Introducción.
Este libro ha nacido de una pregunta: ¿Qué valor tiene y qué representa la celebración cristiana? La cuestión tiene su importancia en esta época de renovación litúrgica, cuando surgen tantas iniciativas y se derrochan tantos esfuerzos para dar significado a la reunión dominical.
Tras bastantes años empleados en estudiar las diferentes tradiciones litúrgicas de la Iglesia, nació el deseo de encontrar sus raíces evangélicas. Una sorpresa nos aguardaba: en los evangelios no aparecen nunca los términos “liturgia”, “culto”, “sacrificio”, “sacerdocio”, referidos a los cristianos. Y los evangelios no son escritos ocasionales como las epístolas, sino obras destinadas a comunicar el mensaje de Cristo, resultado de reflexión prolongada, con finalidad catequética, y redactados, al menos el de Lucas, “después de comprobarlo todo exactamente desde el princpio” (1,3).

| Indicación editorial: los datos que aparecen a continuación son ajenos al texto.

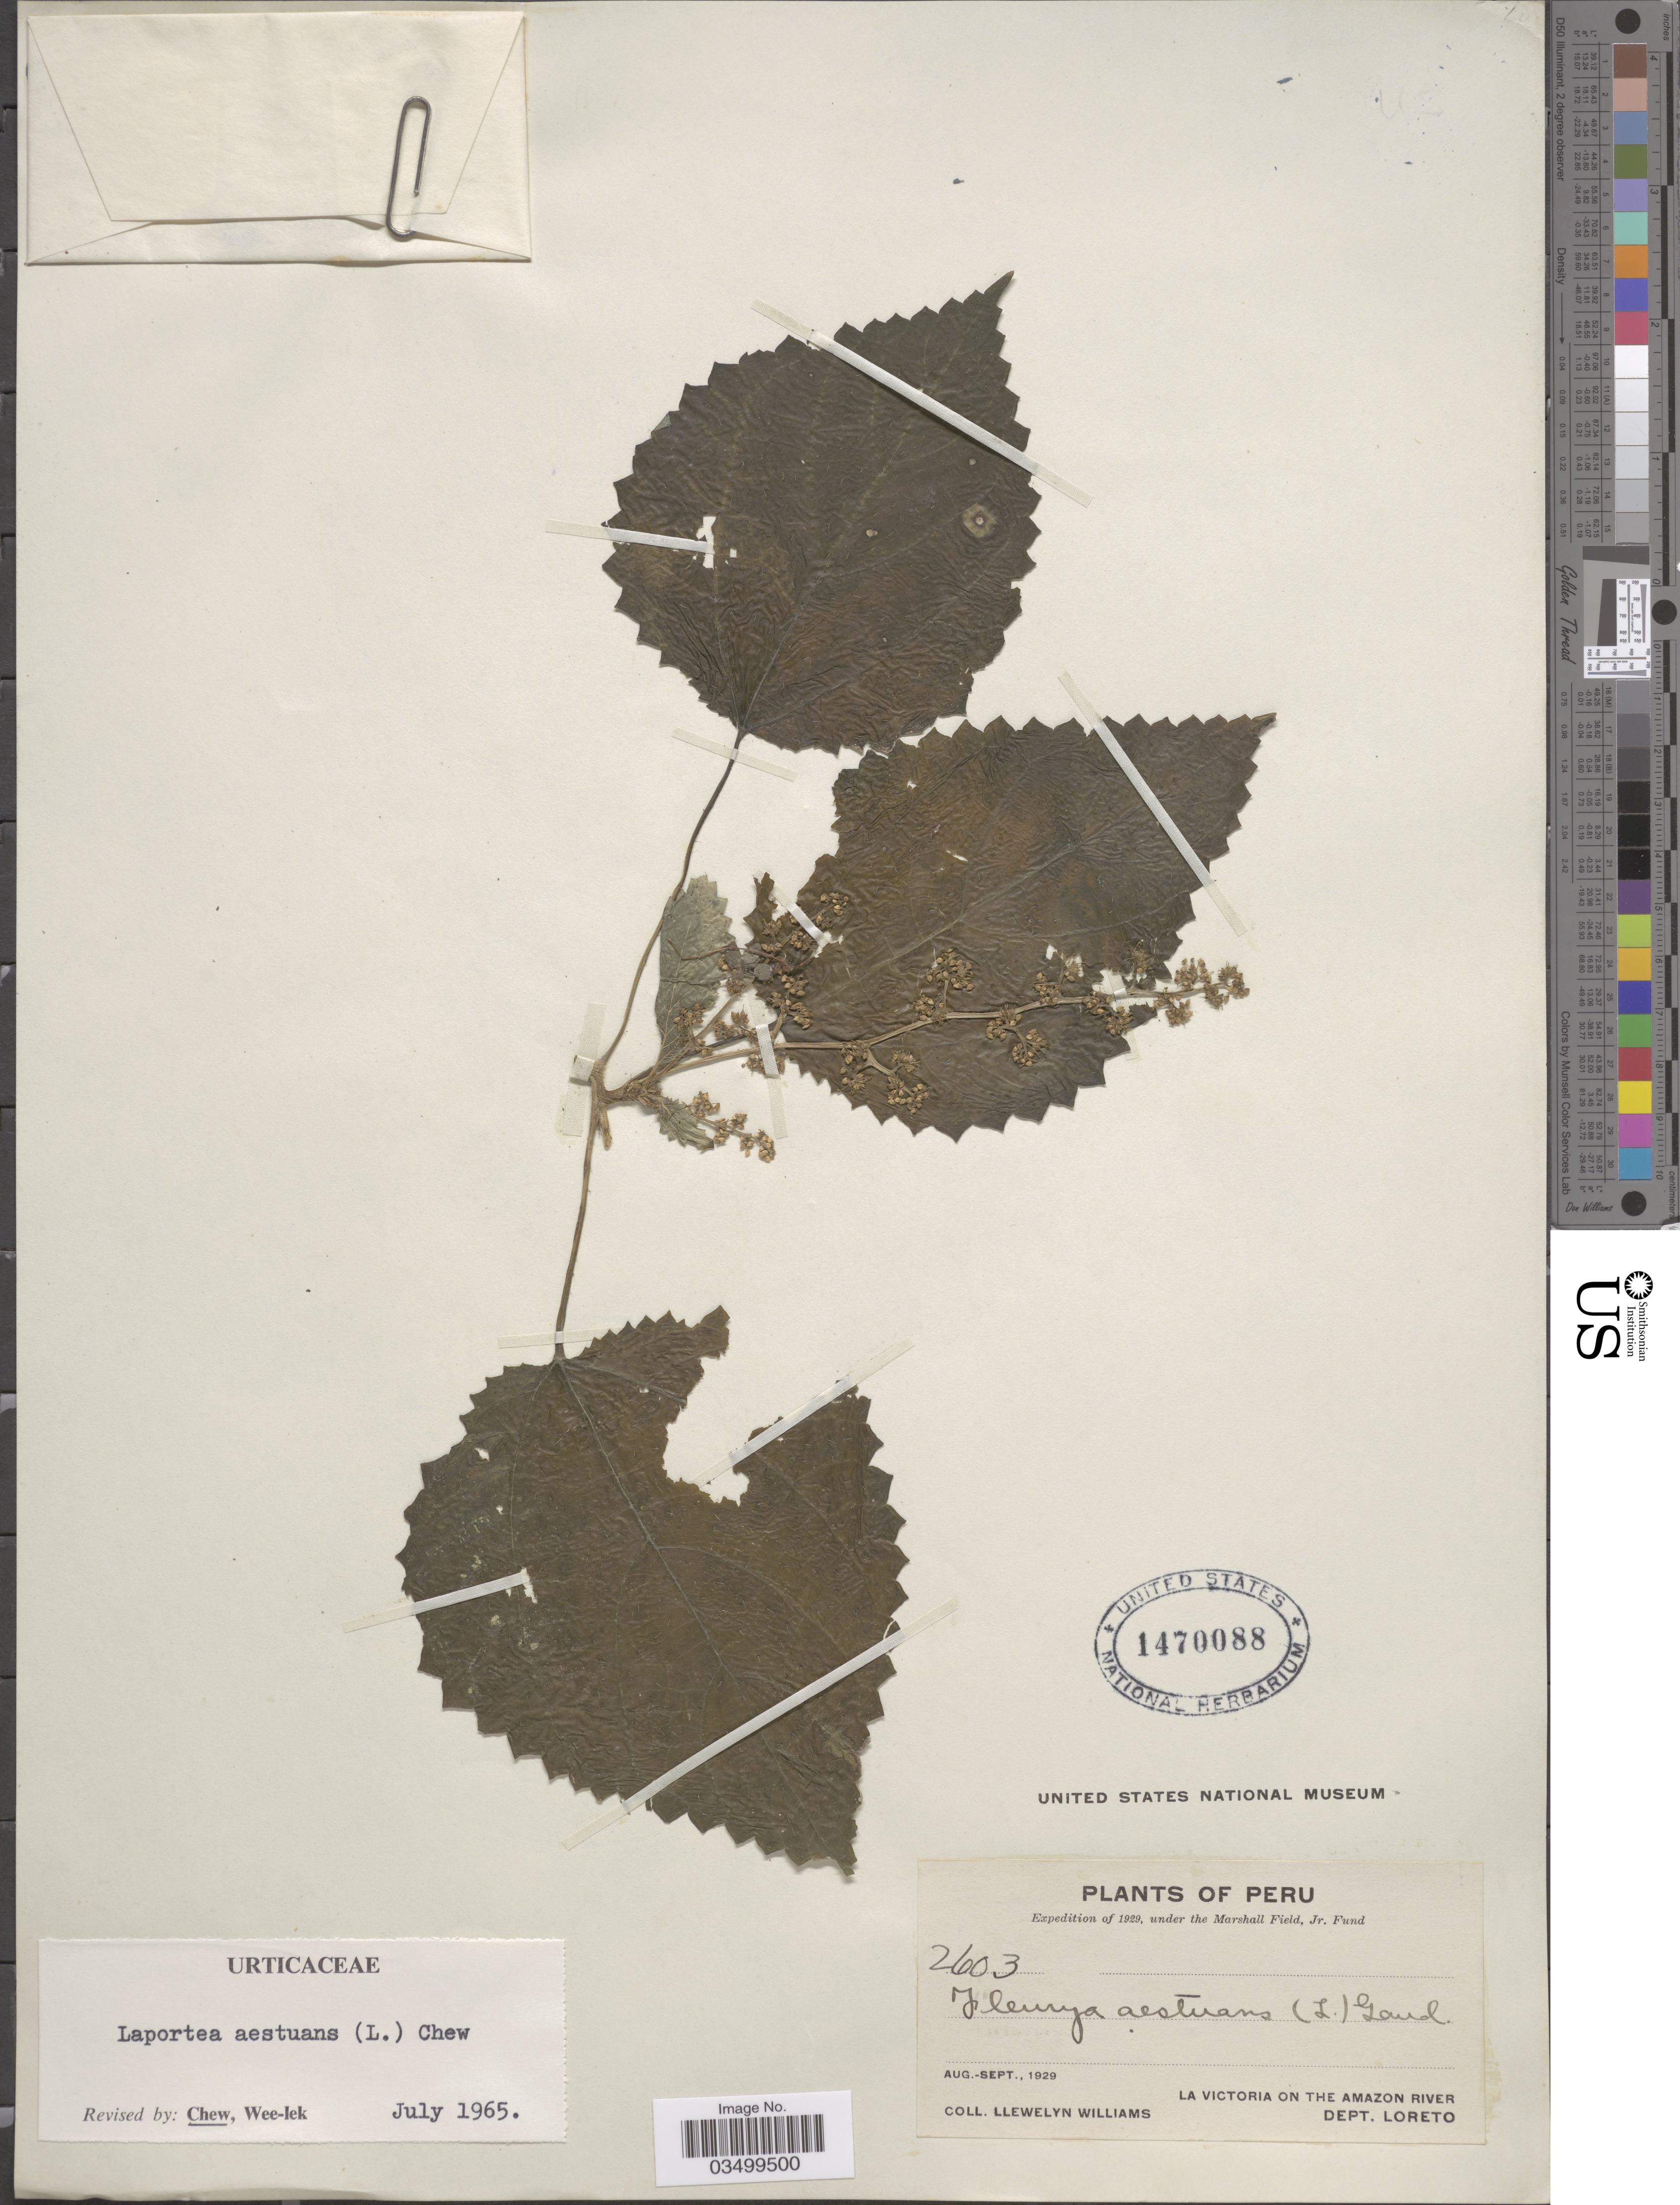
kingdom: Plantae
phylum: Tracheophyta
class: Magnoliopsida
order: Rosales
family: Urticaceae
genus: Laportea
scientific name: Laportea aestuans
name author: (L.) Chew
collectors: Ll. Williams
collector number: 2603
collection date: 1929-08/1929-09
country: Peru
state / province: Loreto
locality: La Victoria on the Amazon River, Dept. Loreto.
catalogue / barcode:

Estas omisiones evangélicas obligaban a investigar la índole de la celebración y el lugar que ocupa dentro del marco señalado por Cristo. Leyendo el evangelio y el entero Nuevo Testamento se aprende que Cristo Señor vino a comunicar al mundo la vida de Dios, y que esa vida nueva y eterna ha de embeber y valorizar toda la realidad humana. Se deduce de ello que una celebración cristiana, para legitimarse, debe de algún modo reflejar y expresar esa vida que penetra el ser y la actividad de los cristianos. Queda así dibujado el nexo entre vida y celebración.
Pero tal nexo no se puede limitar a la expresión de lo vivido; como aparece en la eucaristía, la celebración es al mismo tiempo alimento y acicate para lo que queda por vivir. La conclusión, por tanto, debe formularse así: la celebración cristiana es la expresión y el estímulo de la vida cristiana. Si no es expresión de lo que se vive, queda en teatro, y toda reforma o iniciativa litúrgica, por bien intencionada y erudita que sea, acabará en el hastío. Si no fuera estímulo, se reduciría a una expansión momentánea e intrascendente.
Esta conclusión impuso el plan del libro: había que describir en primer lugar los rasgos fundamentales de la vida cristiana, para inferir de ellos las características de la celebración. Sin embargo, dada la riqueza de la vida que Dios comunica, no podía abarcarse su panorama de un solo golpe de vista; por eso hubo que dedicar cuatro capítulos a exponer diferentes aspectos que parecían necesarios, sin excluir otros que no nos han venido al pensamiento o no parecían atañer tan directamente al asunto. Como además cada uno vive su cristianismo según le impulsa el Espíritu y lo instruye su cultura, intentamos ajustarnos a los datos del Nuevo Testamento, a fin de que todo cristiano pueda reconocerse en el espejo que se propone.
Este libro, por tanto, no es un tratado de apologética; no pretende explicar la fe a los que no conocen a Cristo ni responder a las objeciones de los que no creen. Tampoco es un tratado sobre la Iglesia; por eso no entramos en su organización interna. La celebración de las maravillas de Dios es asunto de todos los creyentes y a ellos se dirige el libro. Está escrito por uno que se profesa cristiano. La fe en Cristo es el don supremo, el estado de vida en que se ejerza es secundario; da lo mismo ser judío o griego, esclavo o libre, obispo o fiel, jesuita – como el autor – o casado. No queremos añadir ninguna determinación a esa fe, para que nadie piense que algo puede aumentar su lustre. Nos atenemos al aviso de san Ignacio de Antioquia:
“Quien se llama con otro nombre además de éste no es de Dios (Ad Magn. 10,1).